1. Is .223 Good for Hunting?

b. Second Response

by Cary Reeves (74242.1275@CompuServe.COM)

I agree with Mr. Moore from a conventional wisdom standpoint. However, my experience has been otherwise. I have a Remington Model 700 chambered in .222 Remington (similar ballistics to a .223) that I used to shoot untold numbers of prairie dogs with in my teen years in the Texas Panhandle. I started hunting whitetails in high school and used the .222; partly out of "ignorance" I suppose and partly because of the effect it had on prairie dogs out past 200 yards and on steel plates. I know a dog is not a deer and if I was starting deer hunting today, I would probably think a .222 is not enough gun. But here is my experience:

I have shot at and killed four deer and killed all four with the first shot of a Sierra 50 grain spitzer at 3200 ft/sec. Two were head shots at 60-80 yards which dropped them like a sack of bricks. The third was a neck shot which also collapsed the deer immediately. My most recent was the classic just-behind-the-shoulder shot at 125 yards. The deer bucked and ran 20 yards and then collapsed dead. I recovered the bullet. It had passed through the chest cavity collapsing both lungs and stuck in the hide on the far side. The spitzer had expanded to form a mushroom between 3/8 and1/2 inch in diameter and had retained its structural integrity.

A fifth deer was killed with this same gun and load by my father-in-law while I sat behind him and observed. He hit the deer high and too far back thus missing the vitals. The distance was about 40 yards. However, the bullet did enough damage that the spinal cord was affected and the deer didn't move an inch.
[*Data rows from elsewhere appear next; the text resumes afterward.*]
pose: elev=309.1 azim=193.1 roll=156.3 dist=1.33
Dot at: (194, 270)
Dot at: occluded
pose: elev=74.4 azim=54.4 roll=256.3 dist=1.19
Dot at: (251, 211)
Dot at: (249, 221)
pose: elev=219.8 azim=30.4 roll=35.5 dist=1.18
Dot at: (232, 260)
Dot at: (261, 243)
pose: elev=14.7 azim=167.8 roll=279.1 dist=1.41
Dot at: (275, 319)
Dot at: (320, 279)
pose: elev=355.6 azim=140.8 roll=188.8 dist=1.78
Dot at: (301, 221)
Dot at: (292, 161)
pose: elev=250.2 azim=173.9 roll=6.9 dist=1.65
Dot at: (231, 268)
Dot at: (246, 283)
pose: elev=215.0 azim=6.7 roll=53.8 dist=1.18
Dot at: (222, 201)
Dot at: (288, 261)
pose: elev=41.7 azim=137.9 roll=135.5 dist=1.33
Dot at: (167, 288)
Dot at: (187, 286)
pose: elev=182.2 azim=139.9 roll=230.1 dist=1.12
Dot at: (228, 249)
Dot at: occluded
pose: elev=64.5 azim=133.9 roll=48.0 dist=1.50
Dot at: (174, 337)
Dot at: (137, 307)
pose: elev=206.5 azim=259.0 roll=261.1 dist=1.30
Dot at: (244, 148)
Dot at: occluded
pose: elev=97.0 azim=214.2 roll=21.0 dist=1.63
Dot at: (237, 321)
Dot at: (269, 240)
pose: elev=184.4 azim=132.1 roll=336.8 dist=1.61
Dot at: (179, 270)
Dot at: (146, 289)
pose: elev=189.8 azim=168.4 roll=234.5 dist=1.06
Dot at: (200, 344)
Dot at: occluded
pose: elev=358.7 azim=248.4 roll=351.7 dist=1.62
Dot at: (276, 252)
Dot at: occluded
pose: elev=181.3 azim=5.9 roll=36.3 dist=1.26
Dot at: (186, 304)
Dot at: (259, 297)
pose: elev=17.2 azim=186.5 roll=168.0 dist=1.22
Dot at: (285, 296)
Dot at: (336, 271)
He finished the deer quickly with a second shot to the head after approaching the deer.

In addition to these deer that I saw shot, my brother reports that he cleanly killed the only two deer that he shot with a mini-14 .223 he owned several years ago.

I think the critical factor with any kind of stopping situation is shot placement. For example, I am much more confident of a humane kill from my Model 700 .222 which puts a bullet where I want it to than I would be with a shoulder cannon that I can't shoot as well (whether due to poorer accuracy in the gun or flinch or whatever). On the other hand, there are certainly plenty of conventional deer calibers that are light recoiling and harder hitting than a .222 or .223. I wouldn't necessarily recommend the .223 or .222 for deer either. But, in my experience, a .222 in a gun that I can shoot well has done very well on whitetails.